I hid in a tree yesterday, stayed there for three hours just to see if anyone would notice me.  Why? Why not.  That’s a philosophy in itself.  Forget Socrates, forget Hobbes, forget Locke, and forget Rousseau.  You know what those guys taught? An opinion and opinions are great, especially when they’re formed by your own brain. 
I finish college soon.    Made me panic if I’m honest.  Like what exactly am I meant to be or become?  Shouldn’t there be a guidebook what isn’t just full of courses to take?
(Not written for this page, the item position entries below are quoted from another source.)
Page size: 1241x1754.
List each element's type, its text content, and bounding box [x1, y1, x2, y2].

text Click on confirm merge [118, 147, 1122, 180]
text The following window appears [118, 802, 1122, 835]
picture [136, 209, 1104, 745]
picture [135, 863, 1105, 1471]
How the hell was I meant to know I would be crap at geography?  Should have taken music, or drama, but I thought I was going to be bad at those.  Put it this way, I like English but I’m crap at it.  I’m just self destructive, and none-teachable.  Best thing I ever did was a poem, it was great, I wrote one against Nirvana’s ‘Dumb’ and I sort of put my own words to it, but they were my words.  My teacher didn’t even believe I wrote it, and that was my lesson in life, don’t try for people who you’ve already shown distaste to, no matter how hard you try you’ll never impress them.
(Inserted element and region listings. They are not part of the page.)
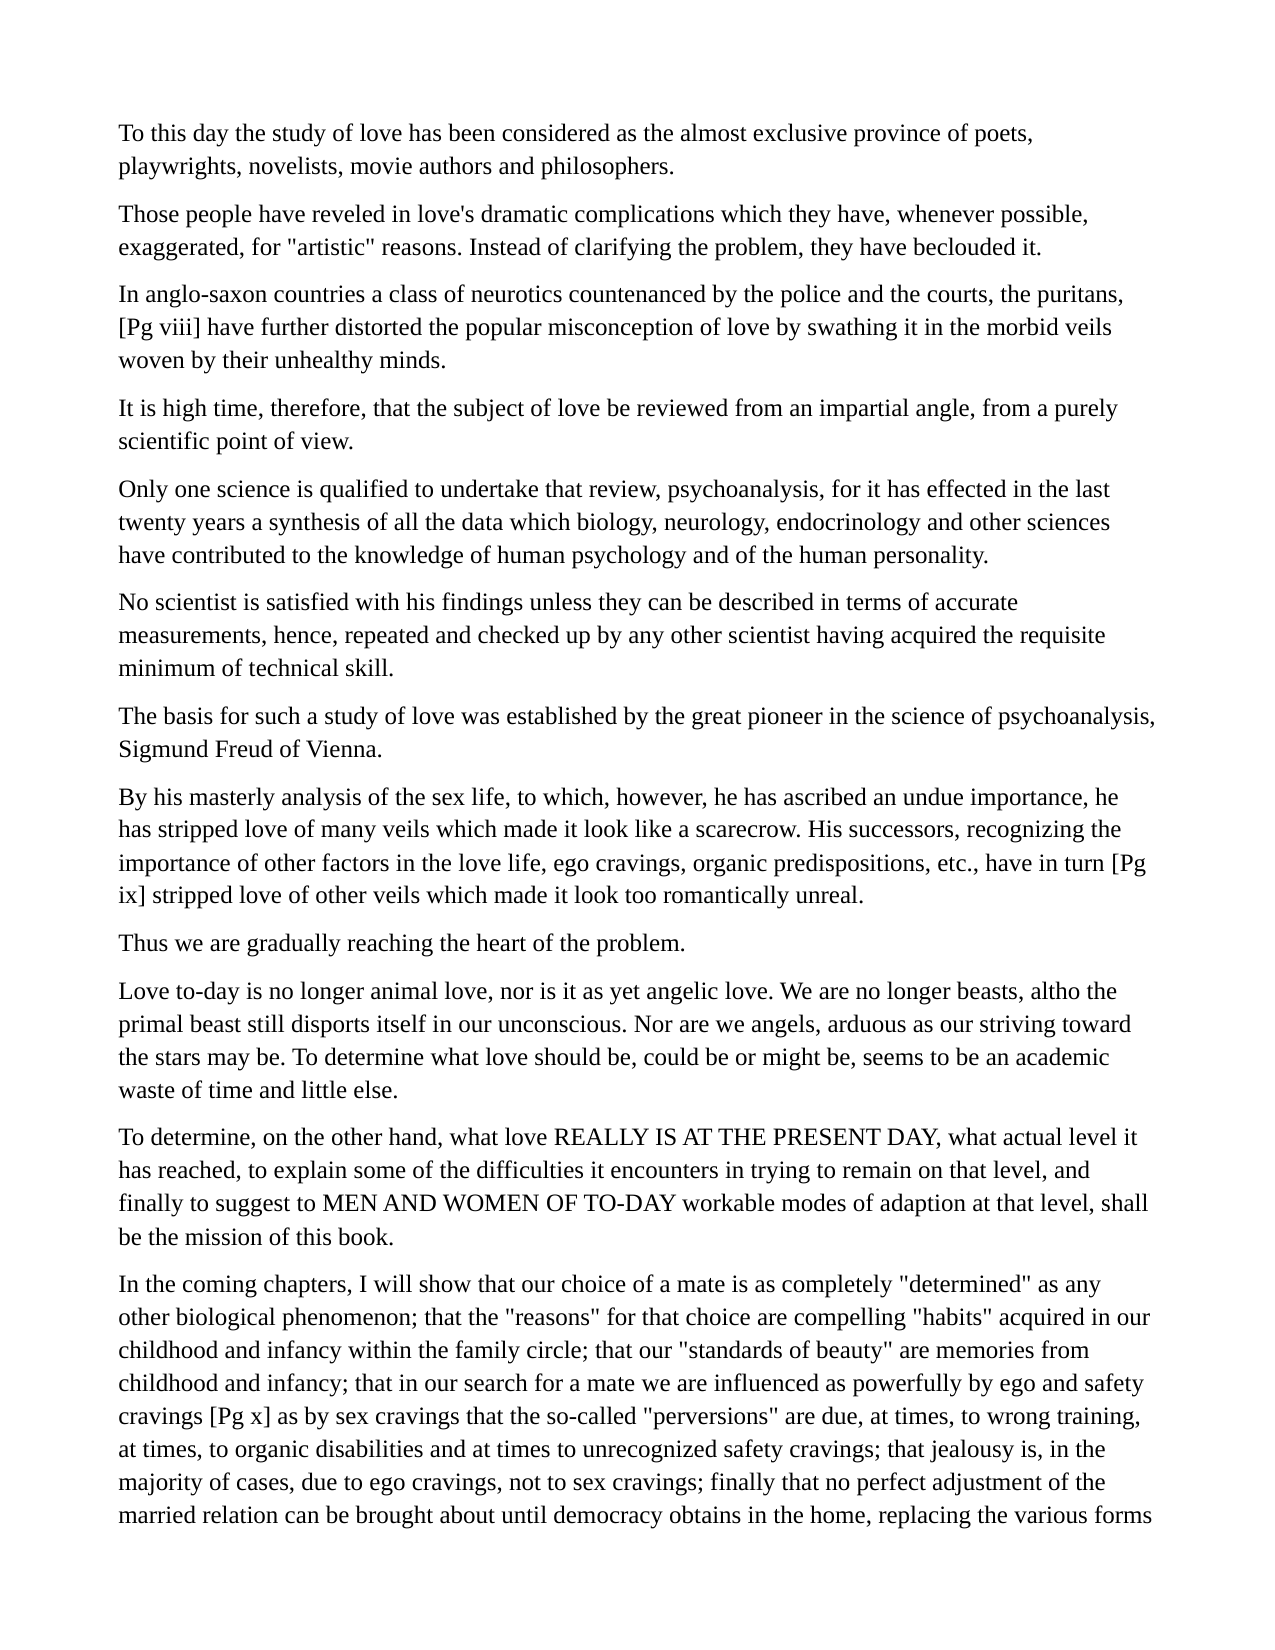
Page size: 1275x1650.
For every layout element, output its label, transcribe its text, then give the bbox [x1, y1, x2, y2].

text In anglo-saxon countries a class of neurotics countenanced by the police and the courts, the puritans, [Pg viii] have further distorted the popular misconception of love by swathing it in the morbid veils woven by their unhealthy minds. [118, 279, 1157, 374]
text To this day the study of love has been considered as the almost exclusive province of poets, playwrights, novelists, movie authors and philosophers. [118, 118, 1157, 180]
text By his masterly analysis of the sex life, to which, however, he has ascribed an undue importance, he has stripped love of many veils which made it look like a scarecrow. His successors, recognizing the importance of other factors in the love life, ego cravings, organic predispositions, etc., have in turn [Pg ix] stripped love of other veils which made it look too romantically unreal. [118, 782, 1157, 909]
text Thus we are gradually reaching the heart of the problem. [118, 928, 1157, 957]
text It is high time, therefore, that the subject of love be reviewed from an impartial angle, from a purely scientific point of view. [118, 393, 1157, 455]
text The basis for such a study of love was established by the great pioneer in the science of psychoanalysis, Sigmund Freud of Vienna. [118, 701, 1157, 763]
text Love to-day is no longer animal love, nor is it as yet angelic love. We are no longer beasts, altho the primal beast still disports itself in our unconscious. Nor are we angels, arduous as our striving toward the stars may be. To determine what love should be, could be or might be, seems to be an academic waste of time and little else. [118, 976, 1157, 1104]
text No scientist is satisfied with his findings unless they can be described in terms of accurate measurements, hence, repeated and checked up by any other scientist having acquired the requisite minimum of technical skill. [118, 587, 1157, 682]
text Only one science is qualified to undertake that review, psychoanalysis, for it has effected in the last twenty years a synthesis of all the data which biology, neurology, endocrinology and other sciences have contributed to the knowledge of human psychology and of the human personality. [118, 474, 1157, 568]
text Those people have reveled in love's dramatic complications which they have, whenever possible, exaggerated, for "artistic" reasons. Instead of clarifying the problem, they have beclouded it. [118, 199, 1157, 261]
text In the coming chapters, I will show that our choice of a mate is as completely "determined" as any other biological phenomenon; that the "reasons" for that choice are compelling "habits" acquired in our childhood and infancy within the family circle; that our "standards of beauty" are memories from childhood and infancy; that in our search for a mate we are influenced as powerfully by ego and safety cravings [Pg x] as by sex cravings that the so-called "perversions" are due, at times, to wrong training, at times, to organic disabilities and at times to unrecognized safety cravings; that jealousy is, in the majority of cases, due to ego cravings, not to sex cravings; finally that no perfect adjustment of the married relation can be brought about until democracy obtains in the home, replacing the various forms [118, 1269, 1157, 1529]
text To determine, on the other hand, what love REALLY IS AT THE PRESENT DAY, what actual level it has reached, to explain some of the difficulties it encounters in trying to remain on that level, and finally to suggest to MEN AND WOMEN OF TO-DAY workable modes of adaption at that level, shall be the mission of this book. [118, 1122, 1157, 1250]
So today’s been pretty stressful.  I’ve got to choose.  Choose life: Irvine Welsh style.  Not in drugs or no drugs, just chose a path I suppose.  I’ve been sat in front of this prospectus for hours and the only difference between now and before is that I now know I don’t like looking at prospectuses!
Sometimes I wonder if I just kept running would I lead anywhere or would I just end up back home.  If I did end up back at home would it be worth all the running around?  Would it be easier just to point and choose?  It’s my life worth a blindless point?  You know who I hate? Talented people.  They’ve got a road so neatly laid out for them.  ‘Go on then guys just take from the flourishing waters of life, don’t leave me any!’  Hate them all.   I’m not even a hateful person I just get annoyed to think that I have to work hard just to do something what isn’t considered a catastrophic failure.
I think the best thing to do in times like these is just to say fuck it and procrastinate as making decisions is just too damn expected.